Fundamenta ejus — Ps. LXXXVI (87)
„Doch von Zion wird man sagen: Jeder ist dort geboren.“ (86; 5)
In vielen Psalmen findet sich gleichsam am Rande die Erwartung, ja die Gewissheit, ausgedrückt, daß am Ende der Geschichte alle (Heiden-)Völker den Gott Israels als den einizig wahren Gott anerkennen und ihn in seinem Tempel anbeten werden. Der kurze – nur sieben Verse lange – Psalm 86 ist ganz diesem Gedanken gewidmet. Und obwohl die hebräische und die griechische Texttradition in vielen Einzelheiten voneinander abweichen und schwer verständliche Stellen aufweisen, ist dieser Grundgedanke in beiden Traditionen klar erkennbar.
Der einleitende Vers scheint zurück zu verweisen auf die frühe Zeit, in der Israel seinen Gott noch in mehreren Tempeln, auf mehreren Bergen, verehrte – doch schon immer war ihm der Zionsberg die liebste unter all seinen heiligen Stätten.
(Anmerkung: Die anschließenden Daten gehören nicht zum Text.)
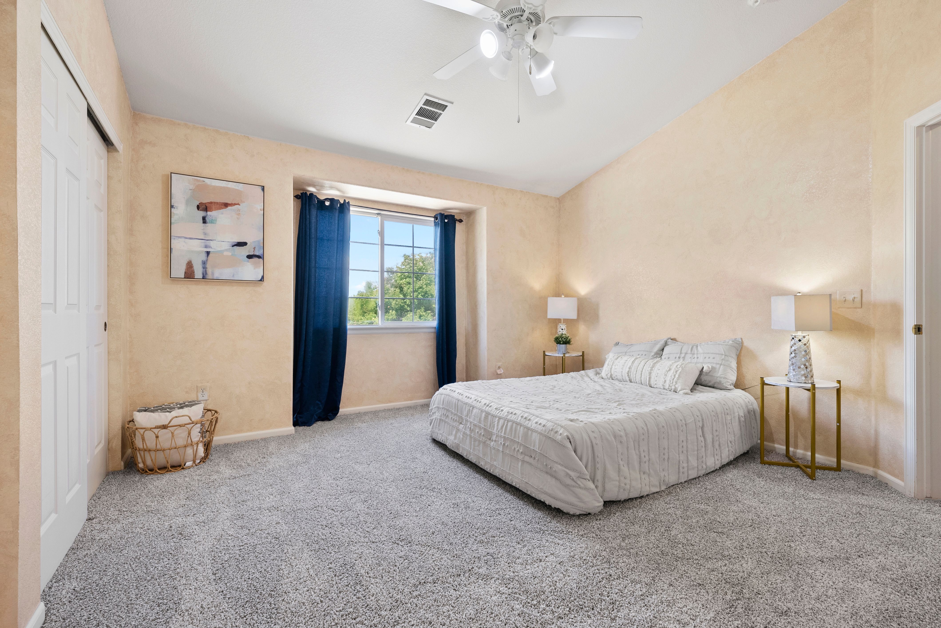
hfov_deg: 96.7
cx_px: 470
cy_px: 314
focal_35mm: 16
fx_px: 418
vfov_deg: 73.8
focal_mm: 16
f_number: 8
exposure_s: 1/15
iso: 800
Man tut wohl nicht unrecht, wenn man diese Einleitung als Nachklang der Reformen von König Josia im 6. Jahrhundert betrachtet, der den Kult des Einen Gottes auf dem Einen Berg Zion in Stadt und Tempel von Jerusalem zentralisierte. Spätestens seit dieser Zeit war Jerusalem das machtvolle Zentrum der Jahweh-Verehrung. Allerdings war dieses Zentrum wohl nie unbestritten. Die nicht zuletzt deshalb als Abtrünige und Häretiker verachteten Samaritaner blieben unbeirrbar bei ihrem Jahweh-Heiligtum auf dem Berg Garisim, etwa 50 km nördlich von Jerusalem. Und die Essener – bei denen möglicherweise Johannes der Täufer einen Teil seiner Lehrjahre verbrachte – lehnten Jerusalem und seinen Tempel strikt ab und hatten sich deshalb in die Wüste zurückgezogen.
Doch diesen einheimischen Konkurrenten des Zion schenkt Psalm 86 keine Beachtung – er richtet den Blick auf das große Ganze. In den Versen 4 und 5 wendet er sich einigen Hauptorten der damaligen Welt zu, nennt Rahab (wohl Ägypten) und Babylon, außerdem Tyrus, die Philister, und die Äthiopier – größtenteils alte Feinde, unter denen Jerusalem oft schwer zu leiden hatte. Alle Menschen dort sind stolz (die Texterklärungen und dementsprechend die Übersetzungen sind hier sehr unsicher) darauf, eingeborene Bürger dieser Städte zu sein – doch von allen wird es (am Ende der Zeiten) heißen sagen: Sie sind in Jahwehs Stadt Zion geboren und dort eingeschrieben. (Verse 5 und 6)
Dem siebten und letzten Vers ist sowohl nach Septuaginta/Vulgata als auch im Hebräischen erst nach einger „Textverbesserung“ und beträchtlicher Vorab-Interpretation einiger Sinn abzuringen. Die westliche Tradition liest hier etwa „Bei Dir zu wohnen ist erfüllt von Fröhlichkeit“. Die Einheitsübersetzung, die sich auf eine von mehreren möglichen Rekonstruktionen des hebräischen Textes stützt, liest: „Und sie werden beim Reigentanz singen: All meine Quellen entspringen in dir.“ Mit der gebotenen Großzügigkeit betrachtet, ist beides gar nicht so unvereinbar weit voneinander entfernt, und das Bild von den in der himmlischen Stadt Gottes entspringenden Quellen – in der irdischen Zionsstadt gab es keine Quellen, nur Zisternen – ist nicht nur ein wunderschönes Symbol, sondern erinnert auch an die lebensspendenden Quellen im Garten des Paradieses, dessen gebautes Abbild der Tempel auf dem Zionsberg schließlich war.